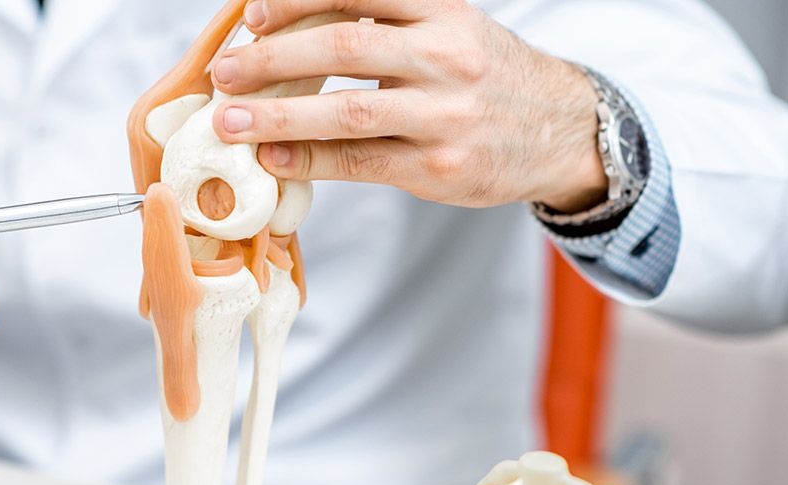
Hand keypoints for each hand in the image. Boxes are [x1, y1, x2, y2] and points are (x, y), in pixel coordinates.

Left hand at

————————

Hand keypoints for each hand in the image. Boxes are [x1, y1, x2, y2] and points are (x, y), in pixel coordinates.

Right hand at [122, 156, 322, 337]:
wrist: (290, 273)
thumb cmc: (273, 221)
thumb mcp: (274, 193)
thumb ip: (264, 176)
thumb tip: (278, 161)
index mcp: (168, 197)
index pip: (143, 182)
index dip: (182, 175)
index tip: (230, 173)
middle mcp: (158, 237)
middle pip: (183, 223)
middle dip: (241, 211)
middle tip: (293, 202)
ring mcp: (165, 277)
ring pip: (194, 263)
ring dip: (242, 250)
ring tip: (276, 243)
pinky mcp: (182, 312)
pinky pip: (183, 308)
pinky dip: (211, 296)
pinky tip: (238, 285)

————————

TO DO: Above are the records. Print exactly, and only, the lines from the line with "thumb cmc: (273, 221)" to the line with "pinky tip: (238, 285)", both inclusive.

RESPONSE BELOW:
thumb cmc: (273, 221)
thumb mcp: (274, 193)
thumb ip: (264, 176)
thumb tip: (278, 161)
index mcp: (168, 197)
index pip: (143, 182)
index dip: (182, 175)
index tip: (230, 173)
middle mcp: (158, 237)
middle pip: (183, 223)
middle dip: (241, 211)
middle tip: (293, 202)
ring mcp: (165, 277)
ring pip: (194, 263)
ring dip: (242, 250)
ring tip: (276, 243)
pinky mcp: (182, 312)
pinky pip: (183, 308)
pinky dip: (211, 296)
pinky tip: (238, 285)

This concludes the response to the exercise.